Visit Duluth:


Messages from the President

Tackling The Topic Of Tourism Tax - November

By: Anna Tanski | October 25, 2015

With local elections just around the corner, Duluth is buzzing over candidates positions regarding key issues. Each conversation I’ve had with City Council candidates highlights the tremendous impact tourism has in our community as well as answers why the dollars invested in tourism cannot be used to repair our streets and aging infrastructure.

In March 1969 the Duluth City Council approved a 3% hotel-motel tax and mandated the first 5% of these collections or $5,000, whichever is greater, be allocated to the general fund. Of the balance, 65% was dedicated to the Arena-Auditorium and 35% to advertising and publicity.

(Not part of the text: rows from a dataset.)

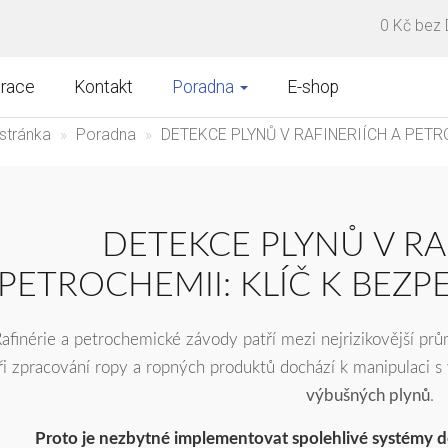
0 Kč bez
brace
Kontakt
Poradna
E-shop
stránka
Poradna
DETEKCE PLYNŮ V RAFINERIÍCH A PETR
DETEKCE PLYNŮ V RA
PETROCHEMII: KLÍČ K BE
afinérie a petrochemické závody patří mezi nejrizikovější pr
ři zpracování ropy a ropných produktů dochází k manipulaci
výbušných plynů
.
Proto je nezbytné implementovat spolehlivé systémy de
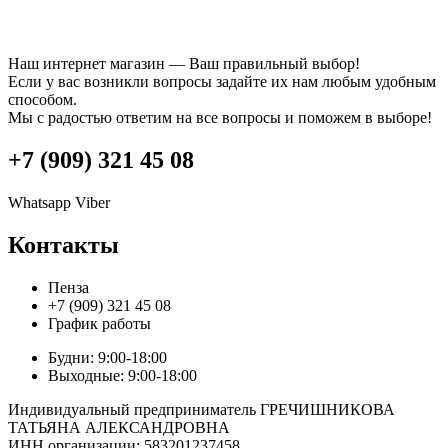
Наш интернет магазин — Ваш правильный выбор!
Если у вас возникли вопросы задайте их нам любым удобным
способом.
Мы с радостью ответим на все вопросы и поможем в выборе!
+7 (909) 321 45 08
Whatsapp
Viber
Контакты
Пенза
+7 (909) 321 45 08
График работы
Будни: 9:00-18:00
Выходные: 9:00-18:00
Индивидуальный предприниматель ГРЕЧИШНИКОВА
ТАТЬЯНА АЛЕКСАНДРОВНА
ИНН организации: 583201237458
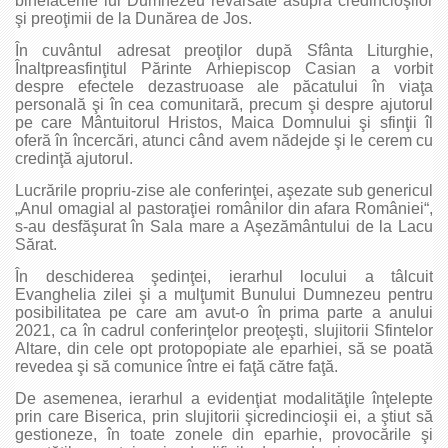
binefacerile lui Dumnezeu revărsate asupra credincioşilor
şi preoţimii de la Dunărea de Jos.
În cuvântul adresat preoţilor după Sfânta Liturghie,
Înaltpreasfinţitul Părinte Arhiepiscop Casian a vorbit
despre efectele dezastruoase ale păcatului în viaţa
personală şi în cea comunitară, precum şi despre ajutorul
pe care Mântuitorul Hristos, Maica Domnului şi sfinţii îl
oferă în încercări, atunci când avem nădejde şi le cerem cu
credinţă ajutorul.
Lucrările propriu-zise ale conferinţei, aşezate sub genericul
„Anul omagial al pastoraţiei românilor din afara României“,
s-au desfăşurat în Sala mare a Aşezământului de la Lacu
Sărat.
În deschiderea şedinţei, ierarhul locului a tâlcuit
Evanghelia zilei şi a mulţumit Bunului Dumnezeu pentru
posibilitatea pe care am avut-o în prima parte a anului
2021, ca în cadrul conferinţelor preoţeşti, slujitorii Sfintelor
Altare, din cele opt protopopiate ale eparhiei, să se poată
revedea şi să comunice între ei faţă către faţă.
De asemenea, ierarhul a evidenţiat modalităţile înţelepte
prin care Biserica, prin slujitorii şicredincioşii ei, a ştiut să
gestioneze, în toate zonele din eparhie, provocările şi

On two separate occasions, January and June 1977, an additional hotel-motel tax and a 1% food and beverage tax were approved. The proceeds of the new lodging tax were to be devoted to one or more recreational, cultural or civic projects. The enabling legislation that created the food and beverage tax was originally approved by the State to sunset July 1, 1979. This law was first extended to remain in effect until December 31, 1992, then in 1991 was extended permanently. State statute authorizing this tax and the city ordinance imposing it stipulate revenues must be used to pay for activities conducted by the City or other organizations which promote tourism in the city.

1980 and 1990 each brought forth an additional 1% hotel-motel tax. In July 2008 a .75% food and beverage tax was added to fund the AMSOIL Arena addition to the Duluth Entertainment Convention Center.

Finally, 2014 saw the reimplementation of the .5% food and beverage tax and .5% hotel-motel tax (commonly referred to as the half and half tax) to fund the City’s portion of the proposed redevelopment of the St. Louis River Corridor.

Yes, eating out means you’re contributing to the tourism tax base. However, the majority of these taxes are collected from out of towners helping finance amenities locals can enjoy year round. And when it comes to Visit Duluth’s promotional efforts, it’s really visitors paying to attract more visitors.

2015 collections are on pace for a record-breaking year, anticipated to be well in excess of $9 million. While state law prohibits using these funds for city infrastructure improvements which are needed, there’s no question residents benefit greatly from the infusion of resources generated for arts and culture, various attractions and community venues.